Records from a dataset:
+===+

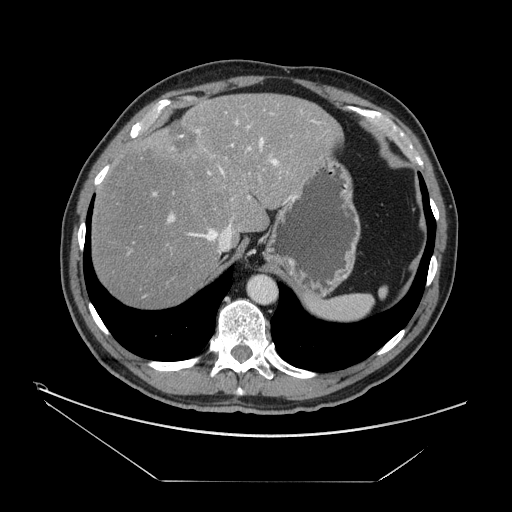
Contrast-enhanced abdominal CT, one axial slice. Position 120 of 161 along the scan axis. 120 kVp. Soft-tissue window (W 400 / L 40 HU). 2.5 mm slice thickness. 512 × 512 image matrix. From the clinical record (not read from this slice): patient: male, age 62 years at operation; diagnosis: colorectal cancer liver metastases, imaged before liver resection; multiple liver metastases: yes; largest metastasis: 4.2 cm; disease in both lobes: yes.
Outlined on this slice (manually delineated by an expert):
- hepatic veins: bounding box <187,138,263,253> (left, top, right, bottom; pixels)
- liver: <91,93,339,311>
- planned liver remnant (the part of the liver to remain after resection): <91,94,339,311>
- portal vein (with intrahepatic branches): <153,109,303,223>
- liver metastasis: <167,121,197,154>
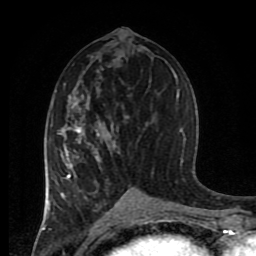
Breast MRI (dynamic contrast-enhanced), one axial slice; slice 44 of 80 in the series (ordered by position); cropped to one breast; dynamic contrast-enhanced series, time point 2 of 8 at this slice position (early post-contrast); 1.5 T; TE 4.2 ms, TR 7 ms; 256 × 256 image matrix, field of view 170 × 170 mm. Female patient.
Structures marked on this image (semi-automatically segmented with operator editing):
- enhancing-tissue mask used for the functional tumour volume (all voxels passing the contrast-enhancement thresholds inside the analysis volume; usually the tumour): box from (x=45, y=102) to (x=148, y=217) px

+===+

**Exercise details**: All lines above starting at the one with "- portal vein" and ending at the one with "Structures marked on", inclusive, are to be printed again exactly, with the pictures left out.

**Exercise response**:
- portal vein (with intrahepatic branches): <153,109,303,223>
- liver metastasis: <167,121,197,154>
Breast MRI (dynamic contrast-enhanced), one axial slice; slice 44 of 80 in the series (ordered by position); cropped to one breast; dynamic contrast-enhanced series, time point 2 of 8 at this slice position (early post-contrast); 1.5 T; TE 4.2 ms, TR 7 ms; 256 × 256 image matrix, field of view 170 × 170 mm. Female patient.
Structures marked on this image (semi-automatically segmented with operator editing):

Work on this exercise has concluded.